Enlightened Tree 2

The tree after the blackbird flew away.

I do not know which to prefer,

The beauty of inflections

Or the beauty of innuendoes,

The blackbird whistling

Or just after.

from “13 Ways of Looking at a Blackbird” by Wallace Stevens

A week ago, I woke from a long stretch of lucid dreaming, in which I consciously entered one dream after another. Finally, a couple of hours later, I woke from the dreams and into a beautiful spring Sunday morning. I threw on a pair of jeans, a sweatshirt and sneakers, and headed outside for a walk in the meadows.

It was a magnificent day. The air was dry, the light crystalline. There were no other people around at 8 a.m., so I was left alone to marvel at the delicate buds on the trees, the green of the mountains just beyond the river, and the new grass covering the fields. The whole world, it seemed, was newly awake.

Then, stepping off the walking path onto the dirt road, I came upon a line of trees, and sitting about three-quarters of the way up in the branches of one, sat a red-winged blackbird. I tilted my head to look at it, just as the bird cocked its head to look at me. Suddenly I felt as if I’d stepped back inside my lucid dreams: the light intensified, and the air seemed to charge itself with a stronger current of aliveness. As if in a dream, the bird seemed to be conscious of me, as I was of it.

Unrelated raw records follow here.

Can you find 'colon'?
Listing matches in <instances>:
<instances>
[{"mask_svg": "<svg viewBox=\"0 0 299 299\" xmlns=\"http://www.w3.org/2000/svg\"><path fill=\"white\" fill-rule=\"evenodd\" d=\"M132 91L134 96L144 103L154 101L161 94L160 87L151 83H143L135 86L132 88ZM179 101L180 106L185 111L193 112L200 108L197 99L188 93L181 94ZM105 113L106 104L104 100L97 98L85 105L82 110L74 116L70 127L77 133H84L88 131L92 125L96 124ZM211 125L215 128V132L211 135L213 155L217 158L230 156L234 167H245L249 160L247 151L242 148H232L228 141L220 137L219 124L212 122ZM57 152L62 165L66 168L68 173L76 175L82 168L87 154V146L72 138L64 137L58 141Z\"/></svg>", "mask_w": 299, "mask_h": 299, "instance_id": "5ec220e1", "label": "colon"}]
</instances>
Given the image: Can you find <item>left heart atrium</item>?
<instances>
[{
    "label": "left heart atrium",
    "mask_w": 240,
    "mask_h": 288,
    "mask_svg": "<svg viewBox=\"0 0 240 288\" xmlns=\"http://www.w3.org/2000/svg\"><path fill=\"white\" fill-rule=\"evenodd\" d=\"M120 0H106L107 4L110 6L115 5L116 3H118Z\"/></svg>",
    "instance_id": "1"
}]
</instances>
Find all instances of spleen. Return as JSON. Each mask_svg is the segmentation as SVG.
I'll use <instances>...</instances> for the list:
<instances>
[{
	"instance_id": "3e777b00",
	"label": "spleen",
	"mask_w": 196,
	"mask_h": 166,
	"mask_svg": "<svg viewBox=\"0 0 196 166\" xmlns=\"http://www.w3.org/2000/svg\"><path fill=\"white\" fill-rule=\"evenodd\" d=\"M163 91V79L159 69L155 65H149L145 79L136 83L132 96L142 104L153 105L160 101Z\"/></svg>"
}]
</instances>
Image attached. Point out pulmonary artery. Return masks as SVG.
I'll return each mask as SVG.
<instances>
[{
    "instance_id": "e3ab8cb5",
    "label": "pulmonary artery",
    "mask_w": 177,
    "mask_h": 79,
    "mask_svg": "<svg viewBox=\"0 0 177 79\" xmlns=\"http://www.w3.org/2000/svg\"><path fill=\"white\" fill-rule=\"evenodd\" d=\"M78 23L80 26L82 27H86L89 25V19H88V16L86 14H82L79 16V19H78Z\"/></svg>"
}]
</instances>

The branches of the tree, the buds, the air, and the  hard-packed dirt of the road beneath my feet — all seemed to be  vibrant, connected, awake, aware, and alive.And then, the bird flew away, the magic receded, and the ordinary miracle of a spring morning returned.The memory of the ecstatic beauty was almost as good as having been inside of it.  I knew that though this waking lucid dream was over, it would always be there, just behind my ordinary experience of the world.